For this edition of Coal Age, we have assembled an intriguing collection of articles that will hopefully help you operate more safely and efficiently. As we do every month, we try to offer something for everyone by covering three different aspects of the coal business: surface mining, underground mining and coal preparation, along with some other subjects.

Two articles this month focus on improving efficiency with maintenance and operators with surface mining equipment (see Dragline Maintenance, p. 34 and Operating Ideas, p. 62). Plant managers should find the article on automated control rooms informative. Similarly, for the underground professionals, we report on the National Institute for Occupational Safety and Health’s new training tools for mine rescue teams (see Mine Rescue, p. 58).

For the history buffs, we take a look back 25 years ago at the fire that destroyed the shovel at the Captain mine in Illinois. Coincidentally, that was the year (1991) that I started my career with Coal Age and Engineering & Mining Journal (E&MJ).

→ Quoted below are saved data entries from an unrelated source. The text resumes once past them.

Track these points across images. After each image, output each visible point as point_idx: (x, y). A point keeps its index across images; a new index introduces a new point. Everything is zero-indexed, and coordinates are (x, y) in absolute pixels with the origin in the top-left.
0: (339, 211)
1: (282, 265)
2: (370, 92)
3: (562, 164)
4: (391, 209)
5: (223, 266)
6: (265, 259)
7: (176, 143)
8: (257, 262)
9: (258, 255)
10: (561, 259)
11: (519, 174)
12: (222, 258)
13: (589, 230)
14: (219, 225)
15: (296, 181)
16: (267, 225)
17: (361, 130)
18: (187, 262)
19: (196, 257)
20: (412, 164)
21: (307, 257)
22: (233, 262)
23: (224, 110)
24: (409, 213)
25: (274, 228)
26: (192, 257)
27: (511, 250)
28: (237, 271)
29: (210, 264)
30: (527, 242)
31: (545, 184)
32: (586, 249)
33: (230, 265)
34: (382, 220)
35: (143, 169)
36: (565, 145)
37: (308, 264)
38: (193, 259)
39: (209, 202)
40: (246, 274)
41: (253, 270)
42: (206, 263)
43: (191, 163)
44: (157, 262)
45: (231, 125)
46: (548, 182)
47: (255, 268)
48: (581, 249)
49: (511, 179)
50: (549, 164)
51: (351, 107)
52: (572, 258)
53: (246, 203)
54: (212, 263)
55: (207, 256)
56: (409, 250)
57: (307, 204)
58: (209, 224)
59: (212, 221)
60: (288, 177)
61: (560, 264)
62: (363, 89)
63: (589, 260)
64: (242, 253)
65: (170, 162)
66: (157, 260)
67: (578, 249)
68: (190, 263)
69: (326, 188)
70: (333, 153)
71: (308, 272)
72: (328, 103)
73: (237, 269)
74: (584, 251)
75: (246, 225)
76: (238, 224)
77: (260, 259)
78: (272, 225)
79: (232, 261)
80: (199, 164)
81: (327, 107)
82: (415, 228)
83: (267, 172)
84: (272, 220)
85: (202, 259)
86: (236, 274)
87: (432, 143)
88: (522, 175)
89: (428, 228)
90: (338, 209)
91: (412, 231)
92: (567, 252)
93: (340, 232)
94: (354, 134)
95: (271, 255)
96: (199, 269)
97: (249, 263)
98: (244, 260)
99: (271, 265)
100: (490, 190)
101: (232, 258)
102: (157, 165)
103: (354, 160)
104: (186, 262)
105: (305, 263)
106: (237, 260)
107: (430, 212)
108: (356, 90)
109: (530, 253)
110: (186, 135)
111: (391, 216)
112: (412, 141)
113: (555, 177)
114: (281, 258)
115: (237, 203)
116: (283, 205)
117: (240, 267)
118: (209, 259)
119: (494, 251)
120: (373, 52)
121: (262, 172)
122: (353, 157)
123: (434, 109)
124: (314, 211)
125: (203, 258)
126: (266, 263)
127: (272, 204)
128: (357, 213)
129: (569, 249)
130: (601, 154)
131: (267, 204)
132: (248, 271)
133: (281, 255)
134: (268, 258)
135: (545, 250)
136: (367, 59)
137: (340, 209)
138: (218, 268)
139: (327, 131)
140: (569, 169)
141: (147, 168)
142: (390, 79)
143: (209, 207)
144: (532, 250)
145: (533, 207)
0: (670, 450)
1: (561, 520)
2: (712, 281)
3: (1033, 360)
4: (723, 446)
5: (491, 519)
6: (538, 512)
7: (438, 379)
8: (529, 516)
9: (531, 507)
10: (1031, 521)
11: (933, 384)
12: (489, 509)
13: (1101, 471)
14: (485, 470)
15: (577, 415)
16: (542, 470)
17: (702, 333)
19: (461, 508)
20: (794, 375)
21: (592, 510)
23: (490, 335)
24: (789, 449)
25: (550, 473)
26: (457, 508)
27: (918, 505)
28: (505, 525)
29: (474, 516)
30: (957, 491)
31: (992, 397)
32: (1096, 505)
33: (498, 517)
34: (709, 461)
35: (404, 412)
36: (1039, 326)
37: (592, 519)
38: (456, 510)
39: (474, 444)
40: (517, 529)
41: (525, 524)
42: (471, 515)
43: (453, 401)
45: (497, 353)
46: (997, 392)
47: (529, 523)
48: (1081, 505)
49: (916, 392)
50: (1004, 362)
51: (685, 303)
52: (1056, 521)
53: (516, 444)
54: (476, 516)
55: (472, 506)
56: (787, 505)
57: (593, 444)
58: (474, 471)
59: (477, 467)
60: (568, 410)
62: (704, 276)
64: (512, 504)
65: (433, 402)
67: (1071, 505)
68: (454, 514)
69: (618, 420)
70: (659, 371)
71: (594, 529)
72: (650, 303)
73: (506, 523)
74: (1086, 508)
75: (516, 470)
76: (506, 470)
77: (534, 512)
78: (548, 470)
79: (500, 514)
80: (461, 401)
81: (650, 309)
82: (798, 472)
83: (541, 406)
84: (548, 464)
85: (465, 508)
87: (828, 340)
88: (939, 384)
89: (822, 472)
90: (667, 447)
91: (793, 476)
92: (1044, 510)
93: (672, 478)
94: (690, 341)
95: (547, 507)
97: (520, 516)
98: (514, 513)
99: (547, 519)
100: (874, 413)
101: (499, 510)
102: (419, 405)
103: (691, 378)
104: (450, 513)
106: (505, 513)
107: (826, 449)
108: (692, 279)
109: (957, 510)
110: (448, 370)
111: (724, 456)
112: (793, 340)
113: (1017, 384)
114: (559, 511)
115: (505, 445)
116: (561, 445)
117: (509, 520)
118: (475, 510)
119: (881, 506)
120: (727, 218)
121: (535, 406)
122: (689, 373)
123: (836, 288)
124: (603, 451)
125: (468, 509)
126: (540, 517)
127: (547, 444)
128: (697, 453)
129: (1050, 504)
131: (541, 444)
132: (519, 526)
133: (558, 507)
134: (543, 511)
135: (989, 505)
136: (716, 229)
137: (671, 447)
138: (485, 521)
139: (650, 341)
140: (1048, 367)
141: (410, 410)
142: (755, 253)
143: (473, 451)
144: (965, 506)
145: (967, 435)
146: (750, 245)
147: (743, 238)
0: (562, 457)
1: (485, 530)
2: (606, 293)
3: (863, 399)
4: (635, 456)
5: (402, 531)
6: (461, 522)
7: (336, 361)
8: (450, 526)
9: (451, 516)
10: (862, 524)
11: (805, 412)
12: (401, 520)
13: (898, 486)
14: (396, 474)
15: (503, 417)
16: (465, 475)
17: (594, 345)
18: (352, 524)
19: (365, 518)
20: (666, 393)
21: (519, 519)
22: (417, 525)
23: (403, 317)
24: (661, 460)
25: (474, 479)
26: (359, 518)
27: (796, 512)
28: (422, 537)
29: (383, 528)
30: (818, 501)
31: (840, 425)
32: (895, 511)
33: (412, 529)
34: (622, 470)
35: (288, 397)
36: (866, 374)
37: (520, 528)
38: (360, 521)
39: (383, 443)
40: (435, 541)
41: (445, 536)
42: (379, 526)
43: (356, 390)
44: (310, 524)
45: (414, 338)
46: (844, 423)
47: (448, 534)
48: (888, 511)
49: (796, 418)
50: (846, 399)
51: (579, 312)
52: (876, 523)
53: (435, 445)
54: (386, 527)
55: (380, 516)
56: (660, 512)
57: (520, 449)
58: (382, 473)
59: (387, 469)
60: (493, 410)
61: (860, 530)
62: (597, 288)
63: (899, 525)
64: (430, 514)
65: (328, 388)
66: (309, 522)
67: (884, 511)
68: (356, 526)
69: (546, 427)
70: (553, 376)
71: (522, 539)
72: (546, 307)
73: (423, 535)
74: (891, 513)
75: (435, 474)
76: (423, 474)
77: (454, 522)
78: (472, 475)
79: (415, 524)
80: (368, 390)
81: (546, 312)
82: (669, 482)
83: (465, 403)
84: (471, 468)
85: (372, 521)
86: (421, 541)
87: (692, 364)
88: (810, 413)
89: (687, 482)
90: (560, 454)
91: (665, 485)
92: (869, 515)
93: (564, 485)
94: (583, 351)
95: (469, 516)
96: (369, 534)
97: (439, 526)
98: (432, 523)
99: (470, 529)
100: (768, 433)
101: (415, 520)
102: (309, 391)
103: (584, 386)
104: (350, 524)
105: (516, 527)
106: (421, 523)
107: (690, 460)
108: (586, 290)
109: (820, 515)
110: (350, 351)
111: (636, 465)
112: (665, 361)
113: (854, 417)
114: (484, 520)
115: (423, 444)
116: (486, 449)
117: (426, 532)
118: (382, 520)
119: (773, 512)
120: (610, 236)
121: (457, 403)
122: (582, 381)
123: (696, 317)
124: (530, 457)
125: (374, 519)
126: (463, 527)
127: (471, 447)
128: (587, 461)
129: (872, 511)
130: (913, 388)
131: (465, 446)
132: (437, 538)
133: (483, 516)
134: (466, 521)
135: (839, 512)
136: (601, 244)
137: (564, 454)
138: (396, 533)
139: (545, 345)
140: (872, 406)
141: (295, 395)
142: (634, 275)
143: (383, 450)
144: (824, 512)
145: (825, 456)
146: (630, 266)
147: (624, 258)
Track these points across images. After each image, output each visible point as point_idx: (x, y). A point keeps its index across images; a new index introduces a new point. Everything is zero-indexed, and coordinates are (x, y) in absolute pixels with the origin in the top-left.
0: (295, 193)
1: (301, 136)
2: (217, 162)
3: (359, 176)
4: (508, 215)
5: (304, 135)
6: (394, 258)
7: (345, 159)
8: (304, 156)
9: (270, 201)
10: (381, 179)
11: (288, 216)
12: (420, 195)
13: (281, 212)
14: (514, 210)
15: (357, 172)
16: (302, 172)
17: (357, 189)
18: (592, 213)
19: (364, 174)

Off the beaten path, we now have a group that believes they have found a solution for the pollution problems encountered in the agriculture business by using coal as an ingredient for fertilizer, rather than potash. This could open up a new market for coal, and the developers believe it could help save the coal business.

Speaking of saving it, the coal business today finds itself at a perilous point. In the U.S. Coal Report (see p. 24), we detail the carnage that has taken place in the last five years. It’s certainly one of the more depressing articles that I have written. While some might debate the merits of flogging a dead horse, for better or worse, we need to document the facts, such as an expected 36% drop in production and a 23% drop in employment. What is clear is that there is still quite a bit of excess capacity in the market, and there is a lot hinging on the presidential election this fall. The American coal miner needs an economic rally to grow power generation.

From a half-full glass perspective, the noise surrounding the bankruptcies in the coal business is beginning to settle. Two major coal producers have announced reorganization plans that will let them emerge from bankruptcy and get on with their business. Mining is a long-term commitment, and it’s difficult to focus on medium- and long-term plans when the company doesn’t know if it will survive the next quarter. Hopefully, now more of the industry will be able to make decisions with confidence. Enjoy this edition of Coal Age.